Text-only sharing (faster, cheaper):

from relay.runner import run_textmas

result = run_textmas(question, n_rounds=2)
print(result["final_answer"])

Full relay loop with N rounds:

from relay.runner import run_relay

result = run_relay(question, n_rounds=2)
print(result["final_answer"])
print(result["rounds"][-1]["solver_thinking"])  # why the solver answered this way

Model requirement: any model that supports thinking={"type": "enabled"}, for example claude-opus-4-5 or claude-sonnet-4-6. Minimum budget_tokens=1024.

Run the eval

source .venv/bin/activate
set -a; . ./.env; set +a

# 50 examples, about $2-3 on Sonnet
python -m relay.eval --n 50 --workers 2 --model claude-sonnet-4-6 --budget 1024

# Full run
python -m relay.eval --n 200

Results export to results.json.
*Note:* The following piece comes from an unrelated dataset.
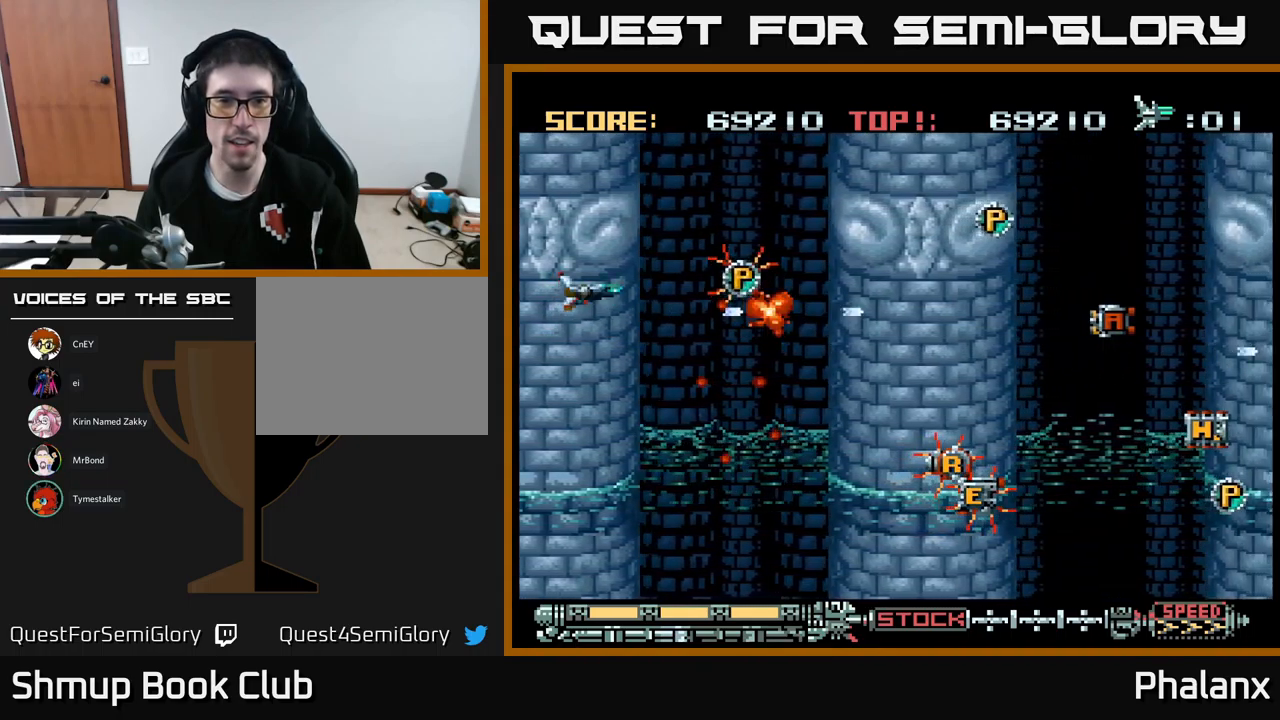
{"buttons": ["B", "DPAD_UP"], "events": [[84, "DPAD_LEFT", "down"], [100, "DPAD_UP", "up"], [117, "DPAD_LEFT", "up"], [484, "DPAD_UP", "down"]]}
The eval is resumable -- kill and restart, it picks up from the last completed example.

Frontend:

cd web && npm install
cp ../results.json public/results.json
npm run dev

File map

File What it does
relay/agent.py agent_call(role, question, prior_thinking, prior_text) returns (thinking, answer, tokens)
relay/runner.py run_single(), run_relay(), run_textmas() -- the three eval conditions
relay/eval.py 3-condition parallel eval, resumable, exports results.json
relay/data.py GSM8K loader, answer extraction, correctness check
web/ Vite + React + Recharts dashboard reading public/results.json

Notes

  • No LangChain, no CrewAI, no LangGraph. Raw Anthropic SDK and threadpool.
  • Proven novel: no prior implementation of thinking-block relay between agents found as of 2026-05-31.
  • Thinking signatures are conversation-scoped. Cross-agent transfer uses text extraction (see relay/agent.py lines 34-41).
  • Dataset: GSM8K test split via openai/gsm8k on HuggingFace.
  • Extended thinking minimum: 1024 budget tokens. Use 5000 for harder reasoning tasks.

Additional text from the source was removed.